Brief: From the entries, return every line where the string "fill" shows up.

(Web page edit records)

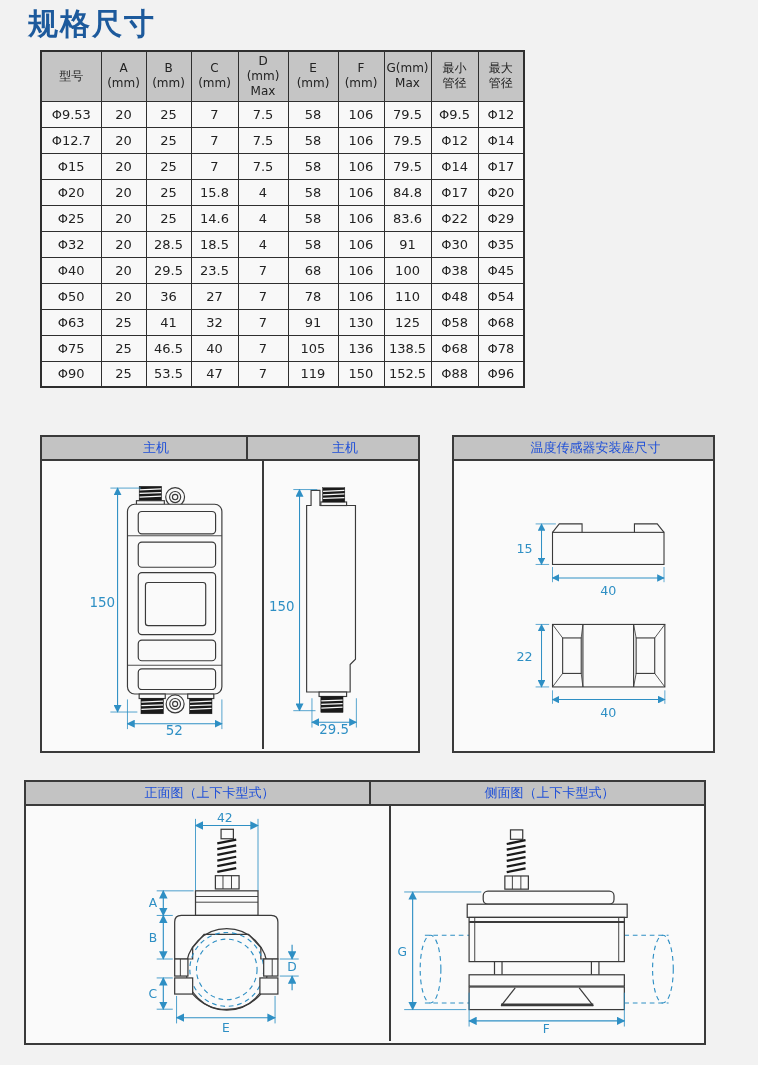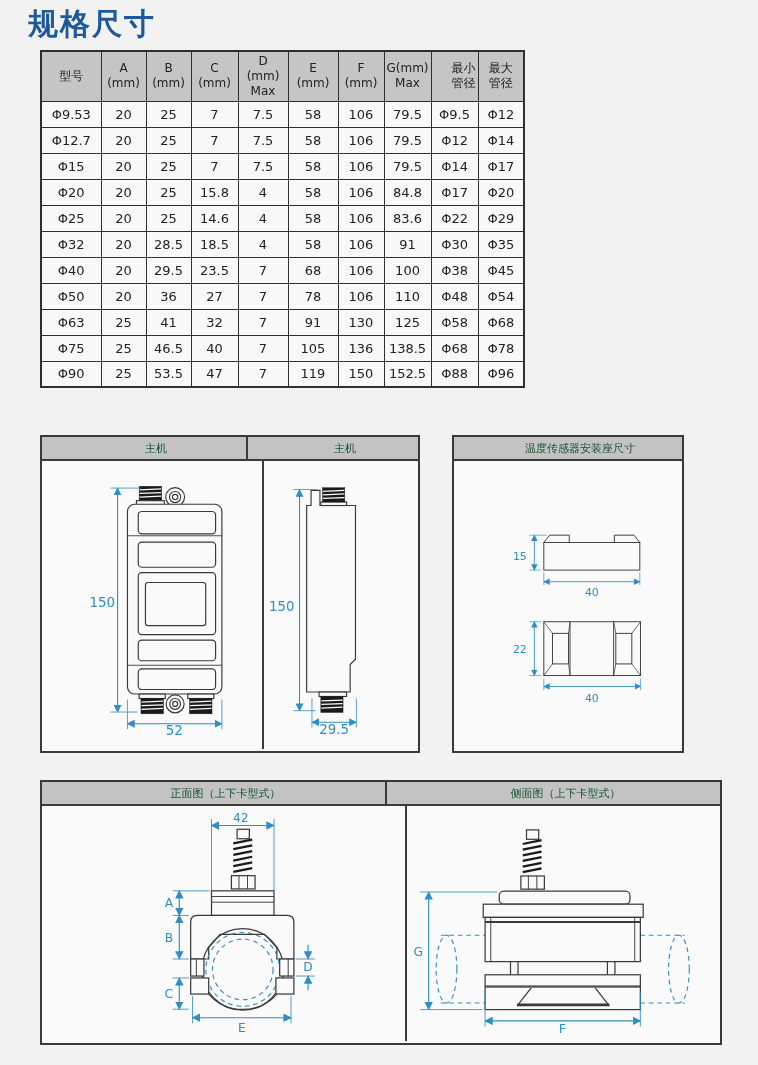--- a/index.html
+++ b/index.html
@@ -38,21 +38,21 @@
   .spec-table { border:2px solid #2f2f2f; }
   
   .panel {
     position:absolute;
     border:2px solid #3a3a3a;
     background:#fafafa;
   }
   .panel-head { display:flex; height:24px; background:#c3c3c3; border-bottom:2px solid #3a3a3a; }
   .panel-head .hcell {
     display:flex; align-items:center; justify-content:center;
-    font-size:11px; color:#14532d; height:100%;padding-left:24px;
+    font-size:13px; color:#1d4ed8; height:100%;padding-left:24px;
   }
   .panel-head .hcell + .hcell { border-left:2px solid #3a3a3a; }
   .panel-body { display:flex;margin-left:36px; }
   .panel-body .bcell + .bcell { border-left:2px solid #3a3a3a; }
   svg { display:block; }
   svg text { font-family:"DejaVu Sans", sans-serif; }
   .dim-num { fill:#2e8fc4; font-size:15px; }
   .dim-letter { fill:#2e8fc4; font-size:13px; }
   .ink { stroke:#3a3a3a; fill:none; stroke-width:1.3; }
   .ink-fill { stroke:#3a3a3a; fill:#fafafa; stroke-width:1.3; }
@@ -80,21 +80,21 @@
         <th style="width: 47px;">C
 (mm)</th>
         <th style="width: 50px;">D (mm)
 Max</th>
         <th style="width: 50px;">E
 (mm)</th>
         <th style="width: 46px;">F
 (mm)</th>
         <th style="width: 47px; text-align: center;">G(mm)
 Max</th>
-        <th style="width: 47px; text-align: right;">最小
+        <th style="width: 47px;">最小
 管径</th>
         <th style="width: 46px; margin-left: 22px;">最大
 管径</th>
       </tr>
     </thead>
   <tbody>
       <tr>
         <td>Φ9.53</td>
         <td>20</td>
         <td>25</td>
@@ -305,21 +305,21 @@
       <line class="dimline" x1="40" y1="15" x2="40" y2="264" marker-start="url(#ab)" marker-end="url(#ab)"></line>
       <text class="dim-num" x="20" y="152" text-anchor="middle">150</text>
       <line class="extline" x1="54" y1="250" x2="54" y2="283"></line>
       <line class="extline" x1="104" y1="250" x2="104" y2="283"></line>
       <line class="dimline" x1="54" y1="277" x2="104" y2="277" marker-start="url(#ab)" marker-end="url(#ab)"></line>
       <text class="dim-num" x="79" y="290" text-anchor="middle">29.5</text>
     </svg>
   </div>
 </div>
 
-<div class="panel" style="left:452px; top:435px; width:232px; height:318px;">
+<div class="panel" style="left:452px; top:435px; width:263px; height:318px;">
   <div class="panel-head">
     <div class="hcell" style="flex:1;">温度传感器安装座尺寸</div>
   </div>
   <div class="panel-body">
     <svg class="bcell" width="264" height="288" viewBox="0 0 264 290">
 
       <rect class="ink-fill" x="74" y="59" width="132" height="38"></rect>
       <path class="ink" d="M74,59 L82,49 L109,49 L109,59"></path>
       <path class="ink" d="M206,59 L198,49 L171,49 L171,59"></path>
       <line class="extline" x1="54" y1="49" x2="78" y2="49"></line>
@@ -349,21 +349,21 @@
       <line class="dimline" x1="61" y1="168" x2="61" y2="242" marker-start="url(#ab)" marker-end="url(#ab)"></line>
       <text class="dim-num" x="41" y="211" text-anchor="middle">22</text>
       <line class="extline" x1="74" y1="246" x2="74" y2="262"></line>
       <line class="extline" x1="207" y1="246" x2="207" y2="262"></line>
       <line class="dimline" x1="74" y1="257" x2="207" y2="257" marker-start="url(#ab)" marker-end="url(#ab)"></line>
       <text class="dim-num" x="140" y="278" text-anchor="middle">40</text>
     </svg>
   </div>
 </div>
 
-<div class="panel" style="left:40px; top:780px; width:682px; height:265px;">
+<div class="panel" style="left:24px; top:780px; width:682px; height:265px;">
   <div class="panel-head">
     <div class="hcell" style="width:343px;">正面图（上下卡型式）</div>
     <div class="hcell" style="flex:1;">侧面图（上下卡型式）</div>
   </div>
   <div class="panel-body">
 
     <svg class="bcell" width="343" height="235" viewBox="0 0 345 237">
 
       <line class="extline" x1="141" y1="8" x2="141" y2="84"></line>
       <line class="extline" x1="207" y1="8" x2="207" y2="84"></line>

Solution below:
   .dim-num { fill:#2e8fc4; font-size:15px; }
   .dim-letter { fill:#2e8fc4; font-size:13px; }
   .ink { stroke:#3a3a3a; fill:none; stroke-width:1.3; }
   .ink-fill { stroke:#3a3a3a; fill:#fafafa; stroke-width:1.3; }
       <rect class="ink-fill" x="74" y="59" width="132" height="38"></rect>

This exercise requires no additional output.